Business Inventories Rise 0.2% in July
WASHINGTON — Business inventories, pushed up by a backlog of unsold cars, rose 0.2% in July as total business sales remained essentially unchanged, the government said Wednesday.
The Commerce Department said stockpiles held on shelves and back lots climbed to $676.2 billion in July, following a larger 0.5% increase in inventories in June.
Sales, meanwhile, were basically unchanged in July at $451.6 billion after a giant 1.2% jump in June. The flat overall sales figure included a 0.5% rise in retail sales, a 0.4% increase in wholesale sales and a 0.7% decline in sales by manufacturers.

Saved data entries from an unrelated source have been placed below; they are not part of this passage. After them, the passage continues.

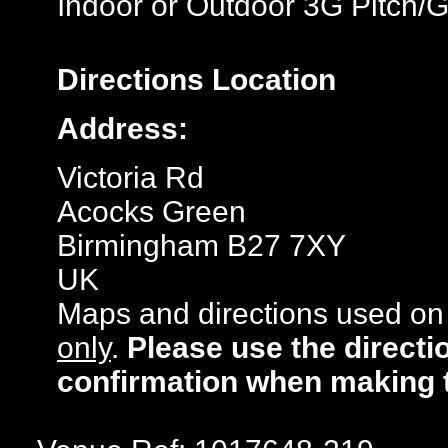
Indoor or Outdoor 3G Pitch/
Directions
Location
Address:
Victoria Rd
Acocks Green
Birmingham B27 7XY
UK
Maps and directions used on 
only
.
Please use the directi
confirmation when making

In an advance report Tuesday, the government said retail sales rose 1.3% in August, the biggest advance in six months, but virtually all of the increase came in a big jump in auto sales.
A big factor in the inventory increase in July was a 0.5% jump in unsold cars on dealers’ lots, pushing car inventories 8.4% above where they were a year earlier. The high backlog of cars forced auto makers in August to offer new sales incentives programs.
Michael Evans, head of a Washington forecasting firm, said retail sales, excluding autos, have not increased at all in the past five months. He said that while the growth in inventories would boost overall economic activity in the current July-September quarter, it would likely depress activity in the final three months of the year.
Overall, inventories climbed 0.4% at both the retail level and the manufacturing level while posting a 0.5% drop at the wholesale level.
The combination of unchanged sales and rising inventories put the inventory to sales ratio up slightly in July at 1.50. It had been 1.49 in June. The new figure means it would take 1.5 months to exhaust inventories at the July sales pace.